How have you taken to fame?
I've always found it easy to switch off - to go on the road and sign things, do interviews, sign autographs - and then go home, chill out, go for a couple of pints with mates, go for a meal with my wife.
I've never had a problem with it, to be honest. It's not quite a job, but in a way it helps to treat it like that - to think, right, I'm going on the road, this is how I earn my money. If you can think that way, everything becomes easier.
Do your bandmates feel that way?
Kelly used to be an absolute nightmare. There was a time when he'd come off the road and he couldn't get that hectic feeling out of his head, he'd want to be here there and everywhere. But now he's moved up to London, he's got a new girlfriend - I think he's chilled out a hell of a lot. He came down on Monday, came out to the pub with a few of us, and we were able to sit there all night and have a quiet drink.
How often do you see the guys from the band?
Now and then. We've taken a lot of time off, and written a few new songs in that time. This year's been on and off, because we've taken a lot of time off. We've got V2002 coming up, and a show at Slane Casle. And then in October we go back into the studio to make a record. We've done about 10 songs. Just looking forward to recording it, really.
Your haircut has received lots of attention. Can you give us any styling tips?
Ahhhh... yeah, just leave it grow. That's what I tend to do. It looks a bit messy sometimes, a bit Wurzel Gummidge. And other days I don't know what it looks like.
If you were to yank one of the strands so all the curls were pulled straight, how long would it be?

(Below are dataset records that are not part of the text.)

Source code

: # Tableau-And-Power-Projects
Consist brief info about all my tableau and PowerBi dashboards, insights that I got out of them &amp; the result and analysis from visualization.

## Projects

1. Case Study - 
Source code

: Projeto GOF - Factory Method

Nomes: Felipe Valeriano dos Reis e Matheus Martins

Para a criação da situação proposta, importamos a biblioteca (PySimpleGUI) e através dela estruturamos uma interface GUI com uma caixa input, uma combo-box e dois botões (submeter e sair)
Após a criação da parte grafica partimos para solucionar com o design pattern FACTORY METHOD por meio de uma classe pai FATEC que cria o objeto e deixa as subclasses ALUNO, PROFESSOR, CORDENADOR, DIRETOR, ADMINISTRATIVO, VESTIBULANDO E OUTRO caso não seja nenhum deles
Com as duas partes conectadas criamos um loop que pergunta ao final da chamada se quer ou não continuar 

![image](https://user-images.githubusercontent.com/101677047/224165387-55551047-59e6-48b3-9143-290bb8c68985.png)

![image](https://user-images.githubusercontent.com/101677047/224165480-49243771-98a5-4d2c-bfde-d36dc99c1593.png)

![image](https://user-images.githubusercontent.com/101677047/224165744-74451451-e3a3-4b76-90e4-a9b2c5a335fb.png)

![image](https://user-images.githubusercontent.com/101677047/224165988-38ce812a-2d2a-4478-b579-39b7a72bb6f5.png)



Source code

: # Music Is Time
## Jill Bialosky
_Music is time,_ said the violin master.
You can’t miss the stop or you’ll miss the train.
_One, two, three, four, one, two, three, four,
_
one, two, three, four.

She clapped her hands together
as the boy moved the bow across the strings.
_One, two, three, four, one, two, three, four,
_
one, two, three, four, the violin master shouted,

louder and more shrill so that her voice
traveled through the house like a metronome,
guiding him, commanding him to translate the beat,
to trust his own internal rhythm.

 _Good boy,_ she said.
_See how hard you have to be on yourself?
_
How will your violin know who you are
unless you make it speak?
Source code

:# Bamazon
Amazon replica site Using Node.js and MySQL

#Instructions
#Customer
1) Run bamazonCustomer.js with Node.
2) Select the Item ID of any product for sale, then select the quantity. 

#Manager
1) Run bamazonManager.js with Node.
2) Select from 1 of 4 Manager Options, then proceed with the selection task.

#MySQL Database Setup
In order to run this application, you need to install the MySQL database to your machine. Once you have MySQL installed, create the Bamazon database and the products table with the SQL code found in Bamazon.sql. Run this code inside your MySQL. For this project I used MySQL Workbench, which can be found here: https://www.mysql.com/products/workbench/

I don't know, actually - I haven't ever tried that. Probably about 12 inches, I reckon - something around that size, I'm sure.

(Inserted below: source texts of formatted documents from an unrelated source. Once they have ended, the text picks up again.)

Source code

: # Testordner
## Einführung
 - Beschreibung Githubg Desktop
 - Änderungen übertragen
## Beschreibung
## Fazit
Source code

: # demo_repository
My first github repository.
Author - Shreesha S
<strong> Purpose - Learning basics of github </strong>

You dropped out of a tour of Japan earlier this year, prompting rumours that you were splitting up. What's the story behind that?
We were supposed to go out to Japan for 10 days to play two shows. I didn't want to go, and I voiced my grievances at the beginning. But the tour got booked anyway, so I phoned up the boys and said, look, I'm going to stay at home with the family. I'd just had a baby boy.

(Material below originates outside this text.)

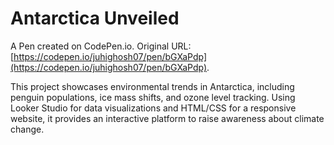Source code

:# Antarctica Unveiled

A Pen created on CodePen.io. Original URL: [https://codepen.io/juhighosh07/pen/bGXaPdp](https://codepen.io/juhighosh07/pen/bGXaPdp).

This project showcases environmental trends in Antarctica, including penguin populations, ice mass shifts, and ozone level tracking. Using Looker Studio for data visualizations and HTML/CSS for a responsive website, it provides an interactive platform to raise awareness about climate change.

So Owen Hopkin from The Crocketts stepped in, and I hooked up with the rest of the band 10 days later in the States. You've got to go AWOL at some point in your career, haven't you?
Do you like Lostprophets?
Yeah, they're great. Very good indeed. I think they've got a very, very bright future. We went to an awards ceremony last year and I met three of 'em, can't remember their names though. I think they'll be a big success - let's hope they'll open some doors for everybody in America.
Any other favourite breaking Welsh musical acts?
I've been told The Kennedy Soundtrack are supposed to be pretty good. Can't really think of any others, though... I think Lostprophets were the last band that really did it for me.